Alors que les débats éthiques se multiplient légitimement sur l'embryon et sur le handicap à la naissance, l'enfant né sans vie est le grand oublié de notre société, comme si la vie avant la naissance n'avait aucune valeur.

 

L'opération " enfants nés sans vie " lancée par le professeur Jacques Montagut, se présente comme un moyen de sensibiliser l'opinion publique et par elle le décideur politique au respect et à la sollicitude dont ils relèvent ainsi que leur environnement familial.

La mort de ces plus petits des humains est taboue, enfouie dans un secret parental que tout incite à garder en dehors de quelques espaces de parole associatifs.
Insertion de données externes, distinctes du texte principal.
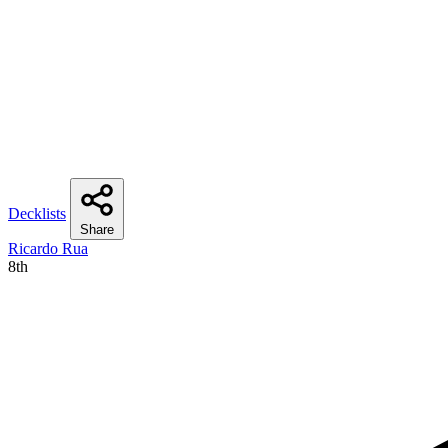
Decklists
Share
Ricardo Rua
8th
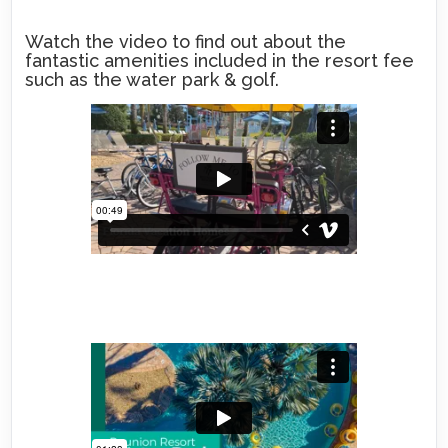
Watch the video to find out about the
fantastic amenities included in the resort fee
such as the water park & golf.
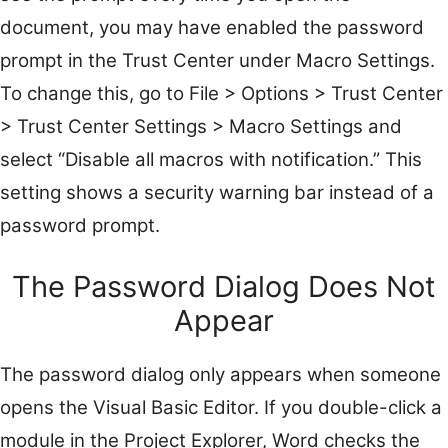
document, you may have enabled the password
prompt in the Trust Center under Macro Settings.
To change this, go to File > Options > Trust Center
> Trust Center Settings > Macro Settings and
select “Disable all macros with notification.” This
setting shows a security warning bar instead of a
password prompt.
The Password Dialog Does Not
Appear
The password dialog only appears when someone
opens the Visual Basic Editor. If you double-click a
module in the Project Explorer, Word checks the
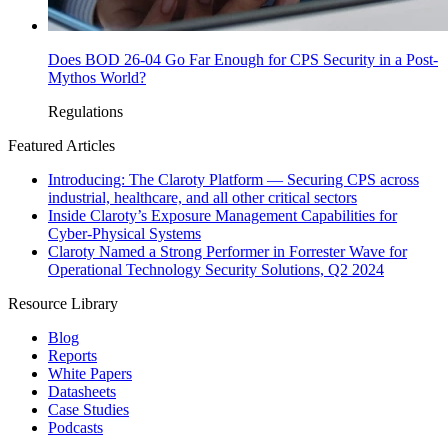
Does BOD 26-04 Go Far Enough for CPS Security in a Post-
Mythos World?
Regulations
Featured Articles
Introducing: The Claroty Platform — Securing CPS across
industrial, healthcare, and all other critical sectors
Inside Claroty’s Exposure Management Capabilities for
Cyber-Physical Systems
Claroty Named a Strong Performer in Forrester Wave for
Operational Technology Security Solutions, Q2 2024
Resource Library
Blog
Reports
White Papers
Datasheets
Case Studies
Podcasts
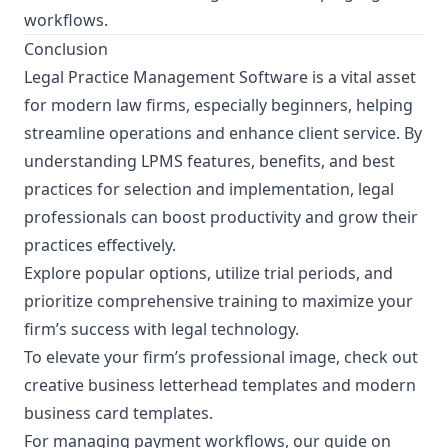
workflows.
Conclusion
Legal Practice Management Software is a vital asset
for modern law firms, especially beginners, helping
streamline operations and enhance client service. By
understanding LPMS features, benefits, and best
practices for selection and implementation, legal
professionals can boost productivity and grow their
practices effectively.
Explore popular options, utilize trial periods, and
prioritize comprehensive training to maximize your
firm’s success with legal technology.
To elevate your firm’s professional image, check out
creative business letterhead templates
and
modern
business card templates
.
For managing payment workflows, our guide on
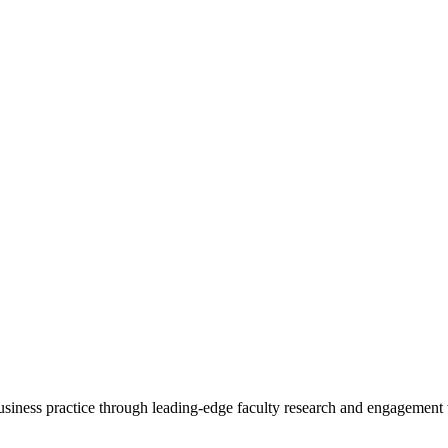
 business practice through leading-edge faculty research and engagement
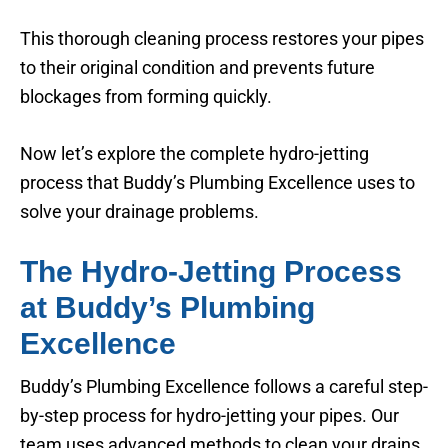
This thorough cleaning process restores your pipes
to their original condition and prevents future
blockages from forming quickly.
Now let’s explore the complete hydro-jetting
process that Buddy’s Plumbing Excellence uses to
solve your drainage problems.
The Hydro-Jetting Process
at Buddy’s Plumbing
Excellence
Buddy’s Plumbing Excellence follows a careful step-
by-step process for hydro-jetting your pipes. Our
team uses advanced methods to clean your drains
Notre société ne les a que trop ignorés : depuis la circulaire ministérielle du 30 novembre dernier, l'enfant mort-né après 22 semaines d'aménorrhée peut relever d'une déclaration " d'enfant sans vie ". Si dans les dix jours qui suivent, le corps n'est pas pris en charge par la famille pour une inhumation ou une incinération, il est dans la situation de ceux de moins de 22 semaines, voué à un devenir incertain : non déclaré à l'état civil, traité collectivement par incinération avec les déchets anatomiques et placentaires des établissements de santé, non reconnus en droit civil, administratif ou social pas plus que celle qui l'a porté...
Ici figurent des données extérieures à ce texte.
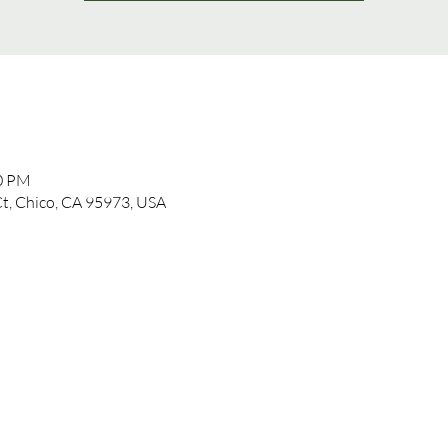
00 PM
t, Chico, CA 95973, USA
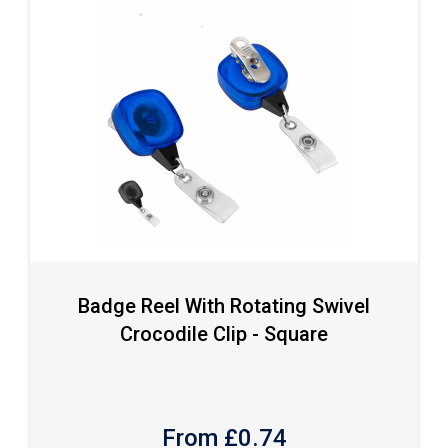
Badge Reel With Rotating Swivel
Crocodile Clip - Square
From £
0.74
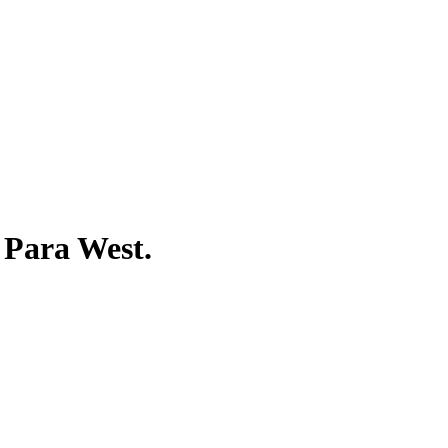
Para West
.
Le professeur Montagut y voit un véritable " no fœtus land juridique " : non déclarés à l'état civil, l'enfant qui meurt à la naissance peut-être " traité collectivement avec les déchets anatomiques des établissement de santé, par incinération ou enfouissement, non reconnus en droit civil, administratif ou social "...

La démarche de deuil pour les parents est alors bien difficile, particulièrement pour ceux qui, nombreux rechercheront en vain la trace de leur enfant et un lieu où se recueillir.

À l'annonce du premier congrès français, le 26 janvier dernier à Toulouse, qui va mettre en commun la réflexion et l'expérience des soignants et des accompagnants dans la prise en charge des interruptions médicales de grossesse et des décès périnataux ainsi que ses incidences sur le déroulement du deuil, l'opération " enfants nés sans vie " lance un appel :

- d'une part à toutes les maternités de France, afin que s'organise un isolement et une identification des fœtus de toute autre pièce opératoire avant leur crémation, notamment pour ceux qui ne sont pas pris en charge par les familles,

- d'autre part à toutes les communes de France, pour la mise en place spécifique d'un jardin du souvenir des enfants nés sans vie dans leur cimetière et d'un registre de déclaration pour les familles ; enfin, que puisse être allouée, comme pour les autres actes de naissance et de décès, une aide aux familles financièrement en difficulté qui demandent l'inhumation ou la crémation d'enfants nés sans vie.

À cet effet, le site www.nesansvie.org invite les maternités et les communes dont la mise en place des dispositions précédemment énoncées est effective ou en cours, à bien vouloir s'inscrire dans la rubrique correspondante. Un forum est à la libre disposition de tous ceux qui souhaitent intervenir sur le site.

Cette prise de conscience du monde médical de la relation du fœtus avec sa mère, dépourvue de statut particulier, témoigne du malaise de la société à l'égard de la vie avant la naissance. Celui-ci se manifeste aujourd'hui sur les conséquences de la fin de cette vie. L'opération " Enfants né sans vie " ne remet pas en cause le principe de l'IVG (ou l'interruption " médicale " de grossesse), mais ses conséquences, à travers le respect du corps de l'enfant, sont nettement posées. On notera que l'opération parle bien d'" enfant " et non de fœtus.